[Dataset]
--- START ---

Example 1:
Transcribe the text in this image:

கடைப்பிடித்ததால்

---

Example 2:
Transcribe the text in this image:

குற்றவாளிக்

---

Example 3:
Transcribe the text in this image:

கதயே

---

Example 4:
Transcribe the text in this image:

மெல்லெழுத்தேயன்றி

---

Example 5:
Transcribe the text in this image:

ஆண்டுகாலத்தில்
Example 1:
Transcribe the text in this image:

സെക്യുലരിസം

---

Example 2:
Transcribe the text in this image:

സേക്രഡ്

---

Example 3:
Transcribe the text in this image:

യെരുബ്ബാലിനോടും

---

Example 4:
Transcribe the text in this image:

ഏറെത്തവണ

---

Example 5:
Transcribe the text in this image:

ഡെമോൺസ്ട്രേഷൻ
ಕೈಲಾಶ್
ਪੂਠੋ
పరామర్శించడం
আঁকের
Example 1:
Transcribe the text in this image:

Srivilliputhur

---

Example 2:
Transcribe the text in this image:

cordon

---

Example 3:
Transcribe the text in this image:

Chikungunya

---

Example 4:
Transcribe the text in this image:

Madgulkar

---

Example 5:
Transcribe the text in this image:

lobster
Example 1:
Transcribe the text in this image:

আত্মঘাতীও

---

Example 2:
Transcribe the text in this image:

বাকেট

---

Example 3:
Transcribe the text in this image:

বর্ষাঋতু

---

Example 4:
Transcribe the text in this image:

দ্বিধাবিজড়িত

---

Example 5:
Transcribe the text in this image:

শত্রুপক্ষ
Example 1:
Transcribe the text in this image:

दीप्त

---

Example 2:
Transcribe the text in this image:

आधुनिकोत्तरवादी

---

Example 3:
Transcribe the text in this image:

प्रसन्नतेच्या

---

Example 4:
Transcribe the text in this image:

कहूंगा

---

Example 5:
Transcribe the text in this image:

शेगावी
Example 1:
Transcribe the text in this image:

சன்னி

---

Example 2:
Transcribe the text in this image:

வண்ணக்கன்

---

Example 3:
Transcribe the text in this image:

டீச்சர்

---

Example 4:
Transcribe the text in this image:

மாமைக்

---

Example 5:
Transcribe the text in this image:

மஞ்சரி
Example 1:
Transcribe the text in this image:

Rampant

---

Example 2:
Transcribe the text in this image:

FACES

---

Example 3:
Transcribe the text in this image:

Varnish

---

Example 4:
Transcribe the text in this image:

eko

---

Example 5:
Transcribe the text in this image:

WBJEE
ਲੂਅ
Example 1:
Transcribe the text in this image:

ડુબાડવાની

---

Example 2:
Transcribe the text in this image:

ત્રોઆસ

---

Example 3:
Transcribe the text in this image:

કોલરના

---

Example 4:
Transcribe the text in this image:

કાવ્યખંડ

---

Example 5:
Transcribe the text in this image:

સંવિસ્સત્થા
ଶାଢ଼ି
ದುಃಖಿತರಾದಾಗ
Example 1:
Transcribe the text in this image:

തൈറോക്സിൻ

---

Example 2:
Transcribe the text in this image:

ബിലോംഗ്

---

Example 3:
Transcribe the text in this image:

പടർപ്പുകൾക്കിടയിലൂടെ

--- END ---

[Exercise requirements] Set down the data in full, word for word.

[Problem solution]
Example 1:
Transcribe the text in this image:

கடைப்பிடித்ததால்

---

Example 2:
Transcribe the text in this image:

குற்றவாளிக்

---

Example 3:
Transcribe the text in this image:

கதயே

---

Example 4:
Transcribe the text in this image:

மெல்லெழுத்தேயன்றி

---

Example 5:
Transcribe the text in this image:

ஆண்டுகாலத்தில்
Example 1:
Transcribe the text in this image:

സെക്യുലരിസം

---

Example 2:
Transcribe the text in this image:

സേക്രഡ്

---

Example 3:
Transcribe the text in this image:

യെരുബ്ബാലിനോടും

---

Example 4:
Transcribe the text in this image:

ഏറെത്തവണ

---

Example 5:
Transcribe the text in this image:

ഡെമോൺസ്ട്രേഷൻ
ಕೈಲಾಶ್
ਪੂਠੋ
పరామర్శించడం
আঁকের
Example 1:
Transcribe the text in this image:

Srivilliputhur

---

Example 2:
Transcribe the text in this image:

cordon

---

Example 3:
Transcribe the text in this image:

Chikungunya

---

Example 4:
Transcribe the text in this image:

Madgulkar

---

Example 5:
Transcribe the text in this image:

lobster
Example 1:
Transcribe the text in this image:

আত্মঘাতীও

---

Example 2:
Transcribe the text in this image:

বাকেট

---

Example 3:
Transcribe the text in this image:

বর্ষাঋতু

---

Example 4:
Transcribe the text in this image:

দ্বিধাবিজড়িত

---

Example 5:
Transcribe the text in this image:

শত্রুপক্ষ
Example 1:
Transcribe the text in this image:

दीप्त

---

Example 2:
Transcribe the text in this image:

आधुनिकोत्तरवादी

---

Example 3:
Transcribe the text in this image:

प्रसन्नतेच्या

---

Example 4:
Transcribe the text in this image:

कहूंगा

---

Example 5:
Transcribe the text in this image:

शेगावी
Example 1:
Transcribe the text in this image:

சன்னி

---

Example 2:
Transcribe the text in this image:

வண்ணக்கன்

---

Example 3:
Transcribe the text in this image:

டீச்சர்

---

Example 4:
Transcribe the text in this image:

மாமைக்

---

Example 5:
Transcribe the text in this image:

மஞ்சரி
Example 1:
Transcribe the text in this image:

Rampant

---

Example 2:
Transcribe the text in this image:

FACES

---

Example 3:
Transcribe the text in this image:

Varnish

---

Example 4:
Transcribe the text in this image:

eko

---

Example 5:
Transcribe the text in this image:

WBJEE
ਲੂਅ
Example 1:
Transcribe the text in this image:

ડુબાડવાની

---

Example 2:
Transcribe the text in this image:

ત્રોઆસ

---

Example 3:
Transcribe the text in this image:

કોલરના

---

Example 4:
Transcribe the text in this image:

કાવ્યખંડ

---

Example 5:
Transcribe the text in this image:

સંવિસ્સત્થા
ଶାଢ଼ି
ದುಃಖಿತರಾದಾಗ
Example 1:
Transcribe the text in this image:

തൈറോക്സിൻ

---

Example 2:
Transcribe the text in this image:

ബിലോംഗ്

---

Example 3:
Transcribe the text in this image:

പടർപ്പുകൾക്കിടയിലൂടെ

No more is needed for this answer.